## Action item
Give the records again exactly as written. Leave out the pictures.

## Exercise data

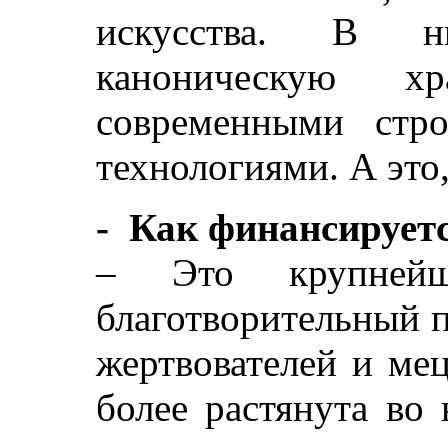
искусства. В н
каноническую х
современными стр
технологиями. А это,
- Как финансирует
– Это крупней
благотворительный п
жертвователей и мец
более растянута во 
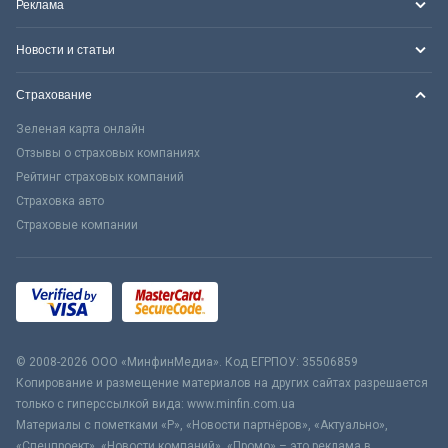
Реклама
Новости и статьи
Страхование
Зеленая карта онлайн
Отзывы о страховых компаниях
Рейтинг страховых компаний
Страховка авто
Страховые компании
© 2008-2026 ООО «МинфинМедиа». Код ЕГРПОУ: 35506859
Копирование и размещение материалов на других сайтах разрешается
только с гиперссылкой вида: www.minfin.com.ua
Материалы с пометками «Р», «Новости партнёров», «Актуально»,
«Спецпроект», «Новости компаний», «Промо» – это реклама в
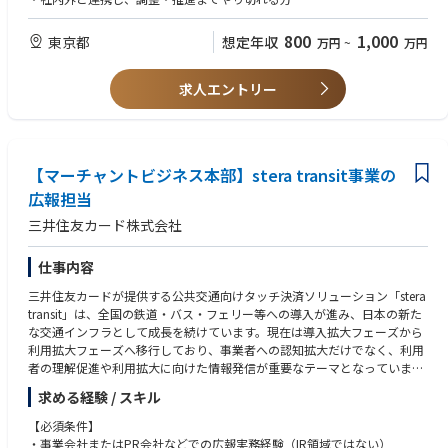
可能です。
英語の資格があればなお可
800
1,000
東京都
想定年収
万円
~
万円
求人エントリー
【マーチャントビジネス本部】stera transit事業の
広報担当
三井住友カード株式会社
仕事内容
三井住友カードが提供する公共交通向けタッチ決済ソリューション「stera
transit」は、全国の鉄道・バス・フェリー等への導入が進み、日本の新た
な交通インフラとして成長を続けています。現在は導入拡大フェーズから
利用拡大フェーズへ移行しており、事業者への認知拡大だけでなく、利用
者の理解促進や利用拡大に向けた情報発信が重要なテーマとなっていま
す。
求める経験 / スキル
今後は、社内外の関係者と連携しながら広報活動の運営体制を強化し、メ
ディアとの関係構築や情報発信の質を高めることで、事業成長を支える広
【必須条件】
報機能の強化を進めていきます。
・事業会社またはPR会社などでの広報実務経験（IR領域ではない）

## Solved problem
искусства. В н
каноническую х
современными стр
технологиями. А это,
- Как финансирует
– Это крупней
благотворительный п
жертвователей и мец
более растянута во 
Реклама
Новости и статьи
Страхование
Зеленая карта онлайн
Отзывы о страховых компаниях
Рейтинг страховых компаний
Страховка авто
Страховые компании
© 2008-2026 ООО «МинфинМедиа». Код ЕГРПОУ: 35506859
Копирование и размещение материалов на других сайтах разрешается
только с гиперссылкой вида: www.minfin.com.ua
Материалы с пометками «Р», «Новости партнёров», «Актуально»,
«Спецпроект», «Новости компаний», «Промо» – это реклама в
可能です。
英語の資格があればなお可
800
1,000
東京都
想定年収
万円
~
万円
求人エントリー
【マーチャントビジネス本部】stera transit事業の
広報担当
三井住友カード株式会社
仕事内容
三井住友カードが提供する公共交通向けタッチ決済ソリューション「stera
transit」は、全国の鉄道・バス・フェリー等への導入が進み、日本の新た
な交通インフラとして成長を続けています。現在は導入拡大フェーズから
利用拡大フェーズへ移行しており、事業者への認知拡大だけでなく、利用
者の理解促進や利用拡大に向けた情報発信が重要なテーマとなっていま
す。
求める経験 / スキル
今後は、社内外の関係者と連携しながら広報活動の運営体制を強化し、メ
ディアとの関係構築や情報発信の質を高めることで、事業成長を支える広
【必須条件】
報機能の強化を進めていきます。
・事業会社またはPR会社などでの広報実務経験（IR領域ではない）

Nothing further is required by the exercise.